Texprocess is the international platform for exhibitors of the latest machinery, equipment, processes and services for manufacturing garments, as well as textile and flexible materials. The spectrum of products to be seen ranges from sewing technology and materials, embroidery technology, fastening, CAD/CAM and cutting to recycling technologies and much more. The companies that have announced their participation in Texprocess 2024 include Amann & Söhne (Germany), Assyst/Style3D (Germany), ASTAS (Turkey), Barudan Co, Ltd (France), Brother Internationale Industriemaschinen (Germany), bullmer (Germany), Dürkopp Adler (Germany), IMA (Italy), Kai Corporation (Japan), Morgan Tecnica (Italy), natific (Switzerland), Orox Group (Italy) and Tajima Industries (Japan).

Econogy: sustainability as a driver of innovation

Sustainability and economic efficiency go together and this objective is being promoted by the global trade fairs of Messe Frankfurt – the Texpertise Network – with the reorientation of the company’s sustainable formats. This encompasses not only the overarching heading, ‘Econogy’, which links ecology and economics, but above all the standardisation of sustainable evaluation criteria for the selection of resource-saving products, processes and exhibitors. Econogy thus creates transparency and comparability across the board. To this end, Messe Frankfurt works together with independent, external sustainability experts to take account of the latest approved seals and certificates, and to integrate the Sustainable Development Goals into the checks.

The services associated with Econogy at Techtextil and Texprocess include the Econogy Finder, a directory of certified suppliers of sustainable products, which enables visitors to head straight for them.

□ □ □ □ □ □ □

Copy the Texprocess passage from "Texprocess is the" to "Tajima Industries (Japan).".

◆ Given entries:
□ □ □ □ □ □ □

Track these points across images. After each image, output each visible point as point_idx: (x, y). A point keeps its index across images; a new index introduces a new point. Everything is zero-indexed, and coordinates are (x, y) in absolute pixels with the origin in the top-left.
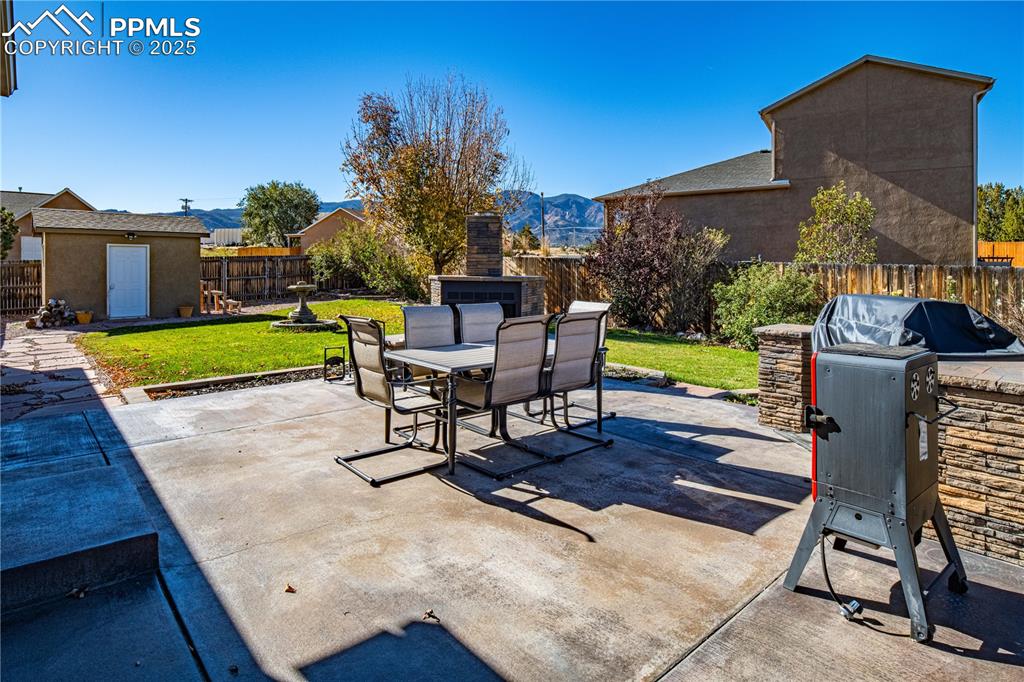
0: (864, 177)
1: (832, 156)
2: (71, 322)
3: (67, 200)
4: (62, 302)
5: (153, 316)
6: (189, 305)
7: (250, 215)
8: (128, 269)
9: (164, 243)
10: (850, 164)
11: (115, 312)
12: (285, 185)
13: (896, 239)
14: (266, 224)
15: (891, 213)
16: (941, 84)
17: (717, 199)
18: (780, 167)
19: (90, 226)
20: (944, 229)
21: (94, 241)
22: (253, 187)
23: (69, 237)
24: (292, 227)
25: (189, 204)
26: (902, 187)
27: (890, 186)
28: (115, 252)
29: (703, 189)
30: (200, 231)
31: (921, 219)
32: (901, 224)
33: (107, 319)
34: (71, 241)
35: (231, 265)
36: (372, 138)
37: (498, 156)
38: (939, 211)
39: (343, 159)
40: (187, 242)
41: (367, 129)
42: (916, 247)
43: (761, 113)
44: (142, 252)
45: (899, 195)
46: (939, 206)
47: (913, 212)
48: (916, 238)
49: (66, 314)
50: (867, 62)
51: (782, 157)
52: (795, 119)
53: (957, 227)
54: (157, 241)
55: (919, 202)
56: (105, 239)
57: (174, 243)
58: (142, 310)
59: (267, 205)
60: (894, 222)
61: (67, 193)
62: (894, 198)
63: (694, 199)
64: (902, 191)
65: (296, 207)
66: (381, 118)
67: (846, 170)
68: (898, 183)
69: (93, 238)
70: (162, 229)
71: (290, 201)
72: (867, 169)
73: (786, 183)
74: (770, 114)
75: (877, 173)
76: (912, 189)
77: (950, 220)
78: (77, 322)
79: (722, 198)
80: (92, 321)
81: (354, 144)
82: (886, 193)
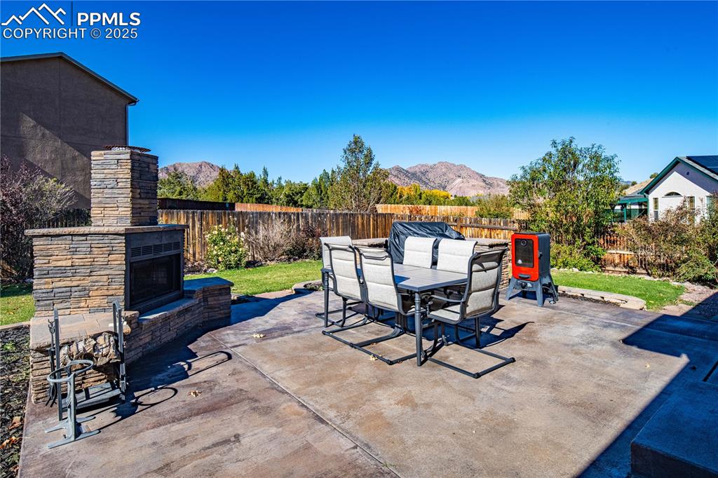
0: (59, 143)
10: (47, 132)
27: (77, 153)
50: (61, 57)
60: (80, 180)
64: (85, 158)
72: (60, 138)
75: (67, 143)
82: (74, 158)
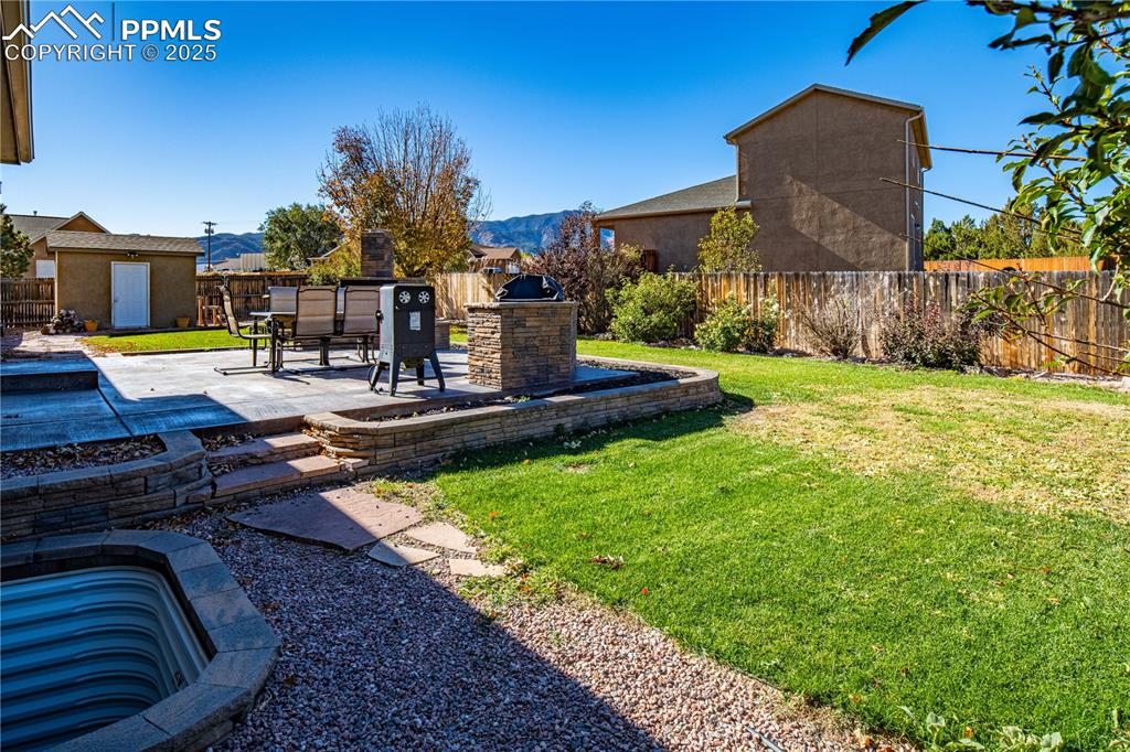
0: (815, 198)
1: (789, 179)
2: (80, 329)
3: (82, 223)
4: (72, 312)
5: (152, 327)
6: (185, 316)
7: (271, 239)
8: (131, 285)
9: (163, 261)
10: (803, 186)
11: (118, 323)
12: (309, 207)
13: (842, 255)
14: (288, 248)
15: (838, 231)
16: (879, 111)
17: (688, 219)
18: (744, 188)
19: (97, 246)
20: (882, 246)
21: (99, 259)
22: (275, 209)
23: (78, 256)
24: (316, 251)
25: (212, 227)
26: (847, 207)
27: (837, 206)
28: (118, 268)
29: (677, 209)
30: (196, 251)
31: (864, 236)
32: (846, 241)
33: (112, 328)
34: (80, 260)
35: (232, 283)
36: (345, 167)
37: (468, 181)
38: (878, 229)
39: (319, 186)
40: (184, 260)
41: (341, 159)
42: (858, 262)
43: (726, 137)
44: (144, 268)
45: (844, 214)
46: (879, 225)
47: (856, 230)
48: (858, 254)
49: (76, 323)
50: (816, 90)
51: (745, 180)
52: (756, 143)
53: (893, 243)
54: (156, 260)
55: (861, 221)
56: (109, 257)
57: (172, 262)
58: (144, 321)
59: (289, 228)
60: (840, 239)
61: (82, 217)
62: (840, 217)
63: (670, 219)
64: (847, 211)
65: (321, 229)
66: (355, 149)
67: (800, 191)
68: (844, 204)
69: (99, 256)
70: (160, 249)
71: (313, 224)
72: (817, 190)
73: (747, 203)
74: (733, 138)
75: (826, 194)
76: (856, 209)
77: (887, 237)
78: (85, 330)
79: (695, 217)
80: (98, 330)
81: (329, 173)
82: (833, 213)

□ □ □ □ □ □ □

◆ The completed task:
Texprocess is the international platform for exhibitors of the latest machinery, equipment, processes and services for manufacturing garments, as well as textile and flexible materials. The spectrum of products to be seen ranges from sewing technology and materials, embroidery technology, fastening, CAD/CAM and cutting to recycling technologies and much more. The companies that have announced their participation in Texprocess 2024 include Amann & Söhne (Germany), Assyst/Style3D (Germany), ASTAS (Turkey), Barudan Co, Ltd (France), Brother Internationale Industriemaschinen (Germany), bullmer (Germany), Dürkopp Adler (Germany), IMA (Italy), Kai Corporation (Japan), Morgan Tecnica (Italy), natific (Switzerland), Orox Group (Italy) and Tajima Industries (Japan).